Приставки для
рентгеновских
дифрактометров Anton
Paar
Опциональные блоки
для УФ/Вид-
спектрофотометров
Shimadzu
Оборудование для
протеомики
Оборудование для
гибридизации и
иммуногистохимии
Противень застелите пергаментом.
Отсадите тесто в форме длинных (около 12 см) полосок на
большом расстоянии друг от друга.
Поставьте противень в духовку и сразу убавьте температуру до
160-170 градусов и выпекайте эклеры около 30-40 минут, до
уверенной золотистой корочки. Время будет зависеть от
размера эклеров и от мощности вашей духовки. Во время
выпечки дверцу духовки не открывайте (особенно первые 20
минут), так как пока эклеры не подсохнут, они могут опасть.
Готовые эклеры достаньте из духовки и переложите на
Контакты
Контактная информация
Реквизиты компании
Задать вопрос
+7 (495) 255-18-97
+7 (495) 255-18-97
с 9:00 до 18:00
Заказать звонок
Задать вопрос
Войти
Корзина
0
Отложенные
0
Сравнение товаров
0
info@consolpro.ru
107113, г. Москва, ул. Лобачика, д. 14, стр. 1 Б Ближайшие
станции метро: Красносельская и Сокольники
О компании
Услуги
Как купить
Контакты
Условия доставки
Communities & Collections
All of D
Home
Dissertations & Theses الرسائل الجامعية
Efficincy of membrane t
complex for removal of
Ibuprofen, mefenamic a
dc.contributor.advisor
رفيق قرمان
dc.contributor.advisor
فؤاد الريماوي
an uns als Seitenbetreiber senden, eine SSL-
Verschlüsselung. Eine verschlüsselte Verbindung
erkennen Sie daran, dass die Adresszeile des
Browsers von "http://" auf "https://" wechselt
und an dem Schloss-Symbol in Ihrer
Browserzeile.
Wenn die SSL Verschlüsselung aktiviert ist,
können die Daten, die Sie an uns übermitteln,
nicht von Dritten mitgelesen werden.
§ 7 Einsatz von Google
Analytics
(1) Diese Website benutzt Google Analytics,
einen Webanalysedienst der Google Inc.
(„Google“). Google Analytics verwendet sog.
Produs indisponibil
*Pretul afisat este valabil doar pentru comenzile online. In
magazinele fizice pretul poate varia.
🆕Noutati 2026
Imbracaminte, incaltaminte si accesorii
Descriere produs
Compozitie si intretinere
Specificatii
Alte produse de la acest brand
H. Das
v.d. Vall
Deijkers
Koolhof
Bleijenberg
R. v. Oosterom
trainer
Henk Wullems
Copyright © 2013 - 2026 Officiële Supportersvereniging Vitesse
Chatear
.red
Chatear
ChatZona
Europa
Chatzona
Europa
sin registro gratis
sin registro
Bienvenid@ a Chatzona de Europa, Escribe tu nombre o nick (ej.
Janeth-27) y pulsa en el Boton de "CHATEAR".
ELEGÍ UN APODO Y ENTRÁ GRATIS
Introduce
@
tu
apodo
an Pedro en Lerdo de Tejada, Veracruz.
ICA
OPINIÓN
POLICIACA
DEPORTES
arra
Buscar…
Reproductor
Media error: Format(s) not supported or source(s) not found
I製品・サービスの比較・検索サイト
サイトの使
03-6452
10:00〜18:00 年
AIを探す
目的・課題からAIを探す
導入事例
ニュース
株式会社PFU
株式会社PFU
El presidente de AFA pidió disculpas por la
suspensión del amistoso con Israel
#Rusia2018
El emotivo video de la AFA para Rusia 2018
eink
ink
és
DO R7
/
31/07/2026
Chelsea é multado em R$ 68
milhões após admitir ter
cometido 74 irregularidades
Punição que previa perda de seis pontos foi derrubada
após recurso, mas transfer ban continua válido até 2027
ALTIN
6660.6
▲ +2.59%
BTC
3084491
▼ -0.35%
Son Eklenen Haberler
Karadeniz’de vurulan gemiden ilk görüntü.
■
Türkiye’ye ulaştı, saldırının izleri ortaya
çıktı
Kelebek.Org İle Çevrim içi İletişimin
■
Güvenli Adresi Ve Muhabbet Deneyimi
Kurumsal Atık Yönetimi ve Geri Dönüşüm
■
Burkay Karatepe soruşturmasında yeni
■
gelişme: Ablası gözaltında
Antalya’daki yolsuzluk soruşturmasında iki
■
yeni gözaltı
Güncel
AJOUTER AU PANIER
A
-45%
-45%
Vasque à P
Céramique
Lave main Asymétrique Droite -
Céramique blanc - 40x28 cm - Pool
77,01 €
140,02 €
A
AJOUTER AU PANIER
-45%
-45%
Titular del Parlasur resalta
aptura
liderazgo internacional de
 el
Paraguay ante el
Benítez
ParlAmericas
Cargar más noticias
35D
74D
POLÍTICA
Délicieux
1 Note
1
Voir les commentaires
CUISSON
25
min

• Assignment:
Reproduce every line of the data above verbatim, preserving the original order and line breaks.

• Answer area:
Приставки для
рентгеновских
дифрактометров Anton
Paar
Опциональные блоки
для УФ/Вид-
спектрофотометров
Shimadzu
Оборудование для
протеомики
Оборудование для
гибридизации и
иммуногистохимии
Противень застелите пергаментом.
Отсадите тесто в форме длинных (около 12 см) полосок на
большом расстоянии друг от друга.
Поставьте противень в духовку и сразу убавьте температуру до
160-170 градусов и выпекайте эклеры около 30-40 минут, до
уверенной золотистой корочки. Время будет зависеть от
размера эклеров и от мощности вашей духовки. Во время
выпечки дверцу духовки не открывайте (особенно первые 20
минут), так как пока эклеры не подсохнут, они могут опасть.
Готовые эклеры достаньте из духовки и переложите на
Контакты
Контактная информация
Реквизиты компании
Задать вопрос
+7 (495) 255-18-97
+7 (495) 255-18-97
с 9:00 до 18:00
Заказать звонок
Задать вопрос
Войти
Корзина
0
Отложенные
0
Сравнение товаров
0
info@consolpro.ru
107113, г. Москва, ул. Лобачика, д. 14, стр. 1 Б Ближайшие
станции метро: Красносельская и Сокольники
О компании
Услуги
Как купить
Контакты
Условия доставки
Communities & Collections
All of D
Home
Dissertations & Theses الرسائل الجامعية
Efficincy of membrane t
complex for removal of
Ibuprofen, mefenamic a
dc.contributor.advisor
رفيق قرمان
dc.contributor.advisor
فؤاد الريماوي
an uns als Seitenbetreiber senden, eine SSL-
Verschlüsselung. Eine verschlüsselte Verbindung
erkennen Sie daran, dass die Adresszeile des
Browsers von "http://" auf "https://" wechselt
und an dem Schloss-Symbol in Ihrer
Browserzeile.
Wenn die SSL Verschlüsselung aktiviert ist,
können die Daten, die Sie an uns übermitteln,
nicht von Dritten mitgelesen werden.
§ 7 Einsatz von Google
Analytics
(1) Diese Website benutzt Google Analytics,
einen Webanalysedienst der Google Inc.
(„Google“). Google Analytics verwendet sog.
Produs indisponibil
*Pretul afisat este valabil doar pentru comenzile online. In
magazinele fizice pretul poate varia.
🆕Noutati 2026
Imbracaminte, incaltaminte si accesorii
Descriere produs
Compozitie si intretinere
Specificatii
Alte produse de la acest brand
H. Das
v.d. Vall
Deijkers
Koolhof
Bleijenberg
R. v. Oosterom
trainer
Henk Wullems
Copyright © 2013 - 2026 Officiële Supportersvereniging Vitesse
Chatear
.red
Chatear
ChatZona
Europa
Chatzona
Europa
sin registro gratis
sin registro
Bienvenid@ a Chatzona de Europa, Escribe tu nombre o nick (ej.
Janeth-27) y pulsa en el Boton de "CHATEAR".
ELEGÍ UN APODO Y ENTRÁ GRATIS
Introduce
@
tu
apodo
an Pedro en Lerdo de Tejada, Veracruz.
ICA
OPINIÓN
POLICIACA
DEPORTES
arra
Buscar…
Reproductor
Media error: Format(s) not supported or source(s) not found
I製品・サービスの比較・検索サイト
サイトの使
03-6452
10:00〜18:00 年
AIを探す
目的・課題からAIを探す
導入事例
ニュース
株式会社PFU
株式会社PFU
El presidente de AFA pidió disculpas por la
suspensión del amistoso con Israel
#Rusia2018
El emotivo video de la AFA para Rusia 2018
eink
ink
és
DO R7
/
31/07/2026
Chelsea é multado em R$ 68
milhões após admitir ter
cometido 74 irregularidades
Punição que previa perda de seis pontos foi derrubada
após recurso, mas transfer ban continua válido até 2027
ALTIN
6660.6
▲ +2.59%
BTC
3084491
▼ -0.35%
Son Eklenen Haberler
Karadeniz’de vurulan gemiden ilk görüntü.
■
Türkiye’ye ulaştı, saldırının izleri ortaya
çıktı
Kelebek.Org İle Çevrim içi İletişimin
■
Güvenli Adresi Ve Muhabbet Deneyimi
Kurumsal Atık Yönetimi ve Geri Dönüşüm
■
Burkay Karatepe soruşturmasında yeni
■
gelişme: Ablası gözaltında
Antalya’daki yolsuzluk soruşturmasında iki
■
yeni gözaltı
Güncel
AJOUTER AU PANIER
A
-45%
-45%
Vasque à P
Céramique
Lave main Asymétrique Droite -
Céramique blanc - 40x28 cm - Pool
77,01 €
140,02 €
A
AJOUTER AU PANIER
-45%
-45%
Titular del Parlasur resalta
aptura
liderazgo internacional de
 el
Paraguay ante el
Benítez
ParlAmericas
Cargar más noticias
35D
74D
POLÍTICA
Délicieux
1 Note
1
Voir les commentaires
CUISSON
25
min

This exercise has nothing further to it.